Wer auf der Landkarte nach diesem "Tralfamadore" sucht, der wird nicht fündig. Der Ort entstand in der Fiktion des amerikanischen Autors Kurt Vonnegut. Madrugada verwenden ihn deshalb, weil es sich bei diesem Bühnenmitschnitt um eine Sammlung verschiedener Konzerte handelt. Die besten Versionen der Konzerte aus Oslo und Brüssel wurden zusammengeschnitten. Nach einem nach vorne preschenden Opener "Hard to come back" folgt mit "Majesty" ein Song von einer der frühen EPs. Im Hintergrund vernimmt das intensiv lauschende Ohr einige Mitsinger. Ein schöner Moment. Prächtig auch "Strange colour blue". Der Song ist gewissermaßen Madrugadas Titelmelodie. Denn das Wort "Madrugada" ist spanisch und beschreibt jene Tageszeit, in der die Nacht dem Morgen Hallo sagt. Die blaue Stunde.! (Wobei dieser Rezension zugute gehalten werden muß, daß sie mit der Info über den Ursprung des Wortes Madrugada immerhin bis zum Ende des dritten Absaßes wartet.)
Auf der Bühne lebt die Band von ihrer tollen Instrumentenarbeit (das Gitarrensolo bei "Running out of time"), von der Spielfreude (der endlose Baßlauf von "Black mambo") und letztlich natürlich von der stimmlichen Leistung Høyems (im Gospelcover "Sometimes I feel like a motherless child"). Und jene Stimmen, die behaupten, Madrugada hätten im Laufe der Jahre an melodischer Emotionalität eingebüßt, müssen einfach "The kids are on high street" hören. Einer der schönsten Songs des Jahres 2005. Und obendrein auch in der Livefassung sehr mitreißend. So weit, so schön. Fragen wirft nur die zweite CD auf. Einem geschenkten Gaul sollte man nicht ins Maul schauen. Aber warum nur drei Songs? Warum ein zweites Mal "Black mambo"? Und dann wird auch noch das eigentlich schöne "Only when you're gone" durch das Auditorium total verhunzt. Zu komisch, wie einige Vollhorste schon deutlich applaudieren und Madrugada dann wieder in den Song einsteigen. Alles in allem dennoch ein Lob.

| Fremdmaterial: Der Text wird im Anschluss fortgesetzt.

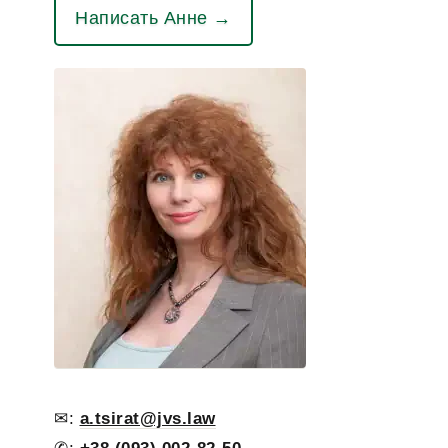
Написать Анне →
✉:
a.tsirat@jvs.law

Vonnegut würde es freuen: Schöne Konzerte feiert man da in Tralfamadore.
Highlights & Tracklist
Highlights
- Majesty
- The kids are on high street
- Black mambo
Tracklist
- CD 1
- Hard to come back
- Majesty
- You better leave
- Strange colour blue
- On your side
- The kids are on High Street
- Seven seconds
- Mother of Earth
- Running out of time
- Black mambo
- Sometimes I feel like a motherless child
- Sail away
- CD 2
- Blood shot adult commitment
- Black mambo
- Only when you're gone
Im Forum kommentieren
Pat
2006-10-26 20:36:33
besser spät wie garnicht, aber ich habs jetzt auch... tolles live album, hat definitiv mehr aufmerksamkeit verdient.
allein majesty is mehr als großartig
hcrl
2006-03-23 10:16:51
meine 2lp wurde gestern verschickt. weiß zufällig jemand, ob die vier bonus-tracks der 2cd-version auch auf der lp enthalten sind?
bee
2006-02-23 15:15:36
ja - was ist los - hat's keiner gehört??
gut rockiges Americana Album mit sehr guten Gitarren (you better leave), bekannt intensiver Gesang (Strange colur blue), insgesamt gute live-stimmung und auch das Cover von Mother less child kann überzeugen - insgesamt für mich eine gute 8/10.
bee
2006-02-21 12:25:35
das ist ein wirklich sehr gutes live Album geworden!